Exercise requirements: Without the images, write out all of the following entries exactly.

Exercise data:
Content starts

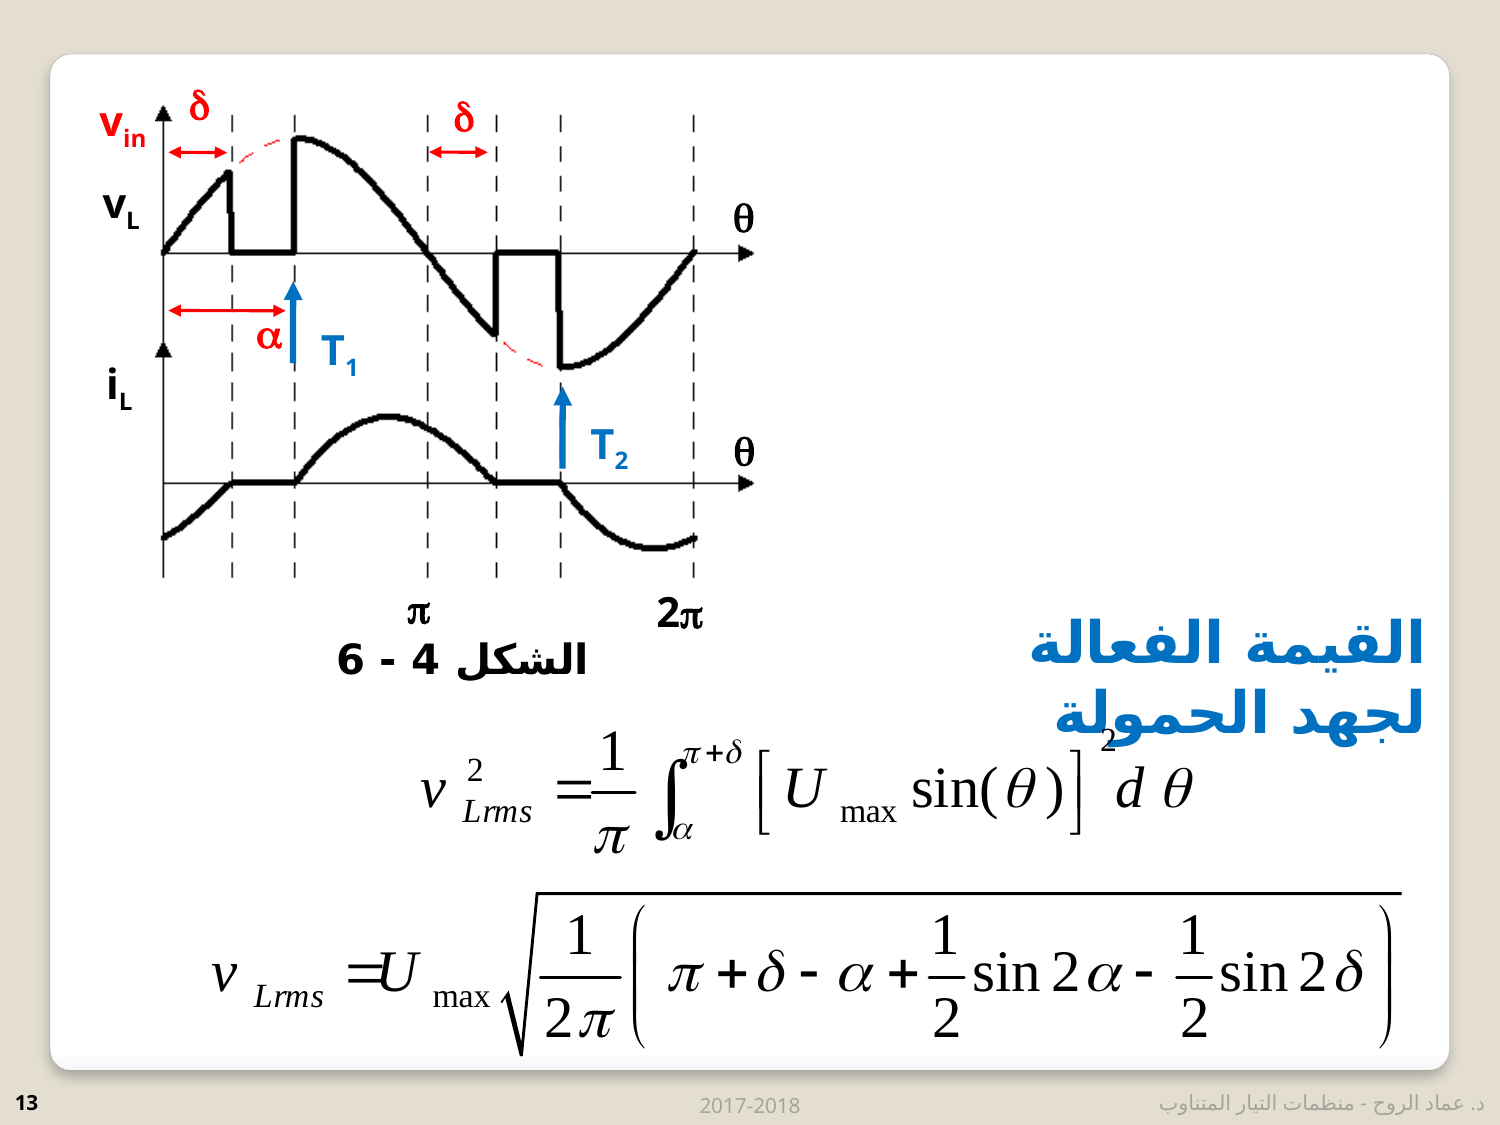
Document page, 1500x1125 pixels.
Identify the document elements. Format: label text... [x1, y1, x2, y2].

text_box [419, 714, 1205, 867]
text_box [70, 70, 775, 645]
text_box القيمة الفعالة لجهد الحمولة [878, 597, 1442, 753]
slide_number 2017-2018 [562, 1084, 938, 1125]
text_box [210, 878, 1414, 1071]
footer د. عماد الروح - منظمات التيار المتناوب [1125, 1065, 1500, 1125]
slide_number 13 [0, 1065, 75, 1125]
text_box الشكل 4 - 6 [281, 658, 645, 691]
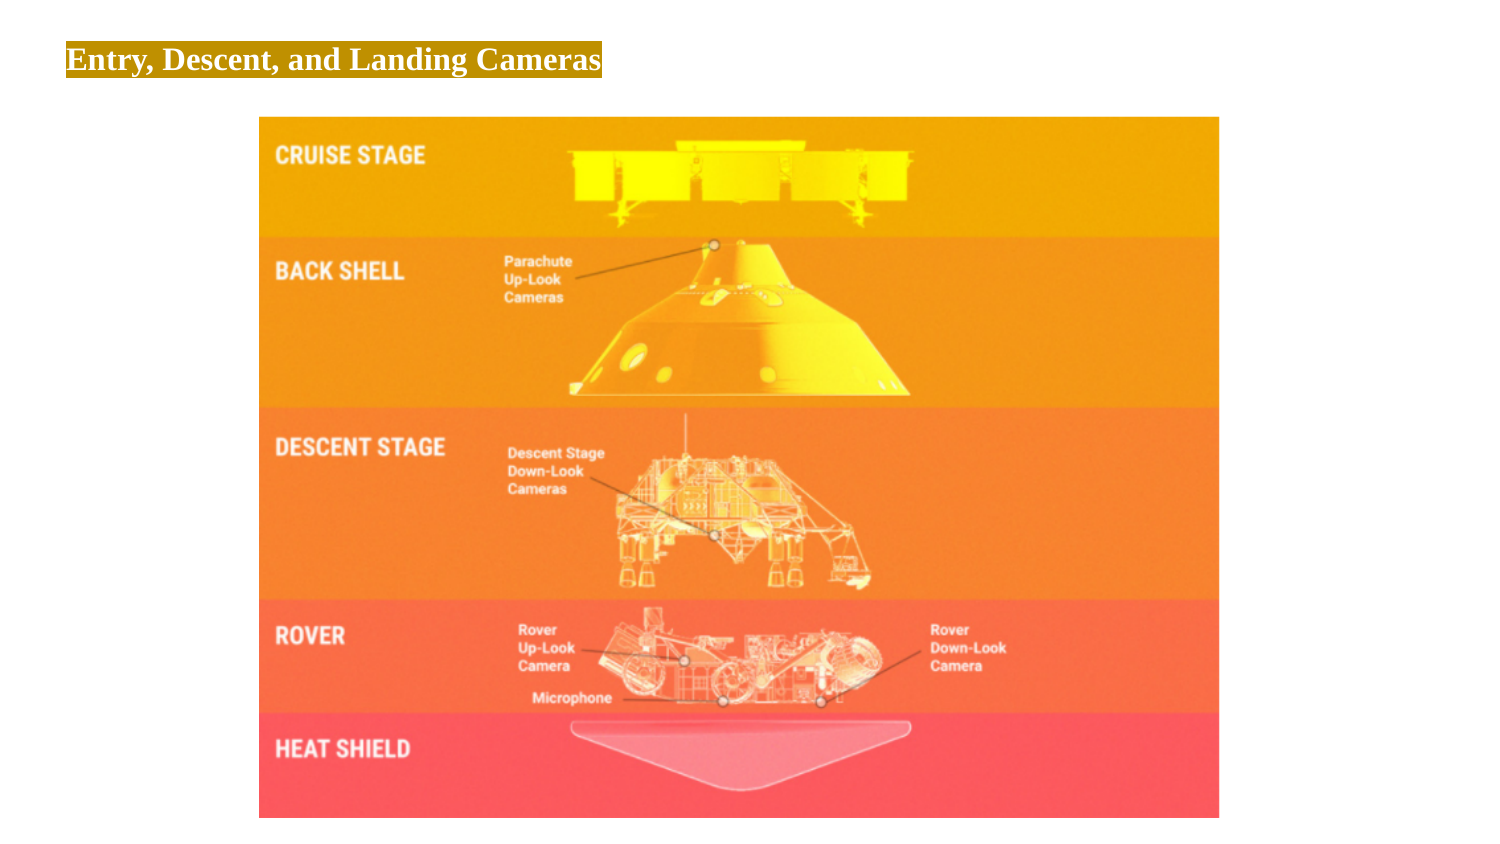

Content ends

Reply to the task:
Document page, 1500x1125 pixels.
Identify the document elements. Format: label text... [x1, y1, x2, y2].

text_box [419, 714, 1205, 867]
text_box [70, 70, 775, 645]
text_box القيمة الفعالة لجهد الحمولة [878, 597, 1442, 753]
slide_number 2017-2018 [562, 1084, 938, 1125]
text_box [210, 878, 1414, 1071]
footer د. عماد الروح - منظمات التيار المتناوب [1125, 1065, 1500, 1125]
slide_number 13 [0, 1065, 75, 1125]
text_box الشكل 4 - 6 [281, 658, 645, 691]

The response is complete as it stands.